INSTRUCTIONS FOR THE TASK: Copy every line of the records that includes the word "Profile".

SUPPLIED DATA:
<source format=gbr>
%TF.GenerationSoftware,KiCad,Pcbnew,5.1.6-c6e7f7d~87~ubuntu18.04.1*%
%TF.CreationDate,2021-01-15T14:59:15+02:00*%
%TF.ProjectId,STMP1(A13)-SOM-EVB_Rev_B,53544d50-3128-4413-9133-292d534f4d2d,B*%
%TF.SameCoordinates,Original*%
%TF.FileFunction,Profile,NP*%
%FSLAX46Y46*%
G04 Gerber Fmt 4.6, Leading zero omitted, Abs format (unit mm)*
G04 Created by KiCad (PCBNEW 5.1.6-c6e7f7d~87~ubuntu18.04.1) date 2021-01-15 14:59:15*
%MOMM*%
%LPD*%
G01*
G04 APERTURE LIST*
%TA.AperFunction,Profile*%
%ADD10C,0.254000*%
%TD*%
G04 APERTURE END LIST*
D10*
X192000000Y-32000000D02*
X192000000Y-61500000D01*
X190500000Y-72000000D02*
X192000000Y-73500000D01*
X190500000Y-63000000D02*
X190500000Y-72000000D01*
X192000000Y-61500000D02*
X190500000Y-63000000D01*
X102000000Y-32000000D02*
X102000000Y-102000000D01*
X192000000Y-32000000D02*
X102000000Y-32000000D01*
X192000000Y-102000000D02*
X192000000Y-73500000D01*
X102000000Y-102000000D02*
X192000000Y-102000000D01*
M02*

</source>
--
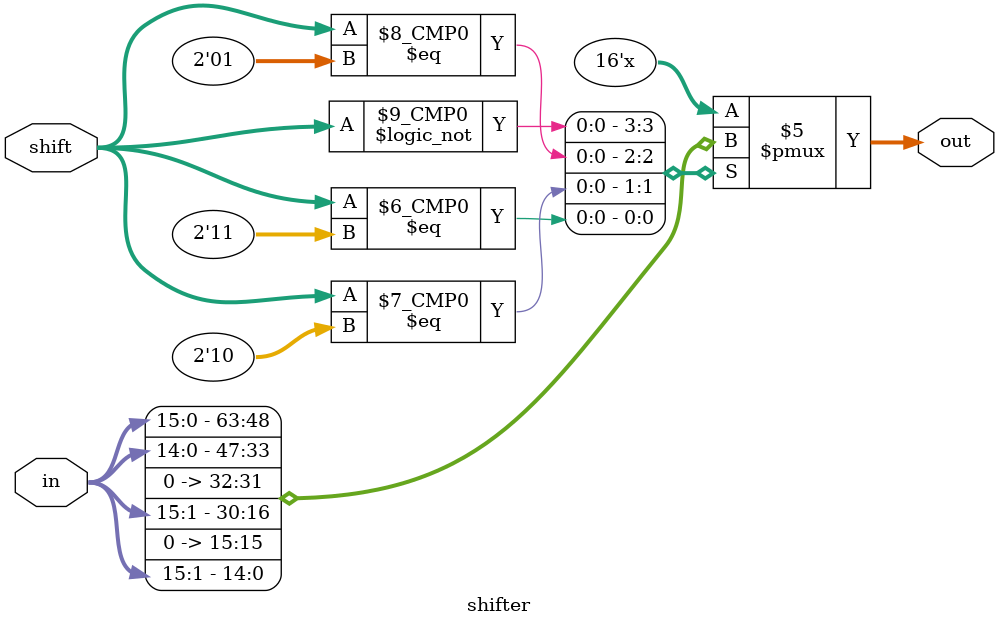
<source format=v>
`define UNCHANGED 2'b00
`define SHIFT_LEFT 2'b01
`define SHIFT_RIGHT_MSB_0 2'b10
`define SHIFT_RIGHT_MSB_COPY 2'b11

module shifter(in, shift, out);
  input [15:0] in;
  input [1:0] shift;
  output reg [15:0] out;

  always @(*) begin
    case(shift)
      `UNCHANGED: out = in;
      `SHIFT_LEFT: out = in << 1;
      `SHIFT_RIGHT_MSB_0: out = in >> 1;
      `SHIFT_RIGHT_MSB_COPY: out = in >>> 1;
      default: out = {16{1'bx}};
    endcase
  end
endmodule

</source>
--
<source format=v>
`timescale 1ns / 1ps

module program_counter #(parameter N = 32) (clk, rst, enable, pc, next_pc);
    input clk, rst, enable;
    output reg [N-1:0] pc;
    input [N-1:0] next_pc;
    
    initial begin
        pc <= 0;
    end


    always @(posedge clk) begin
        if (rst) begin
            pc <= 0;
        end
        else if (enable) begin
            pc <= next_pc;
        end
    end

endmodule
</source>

RESPONSE AREA:
%TF.FileFunction,Profile,NP*%
%TA.AperFunction,Profile*%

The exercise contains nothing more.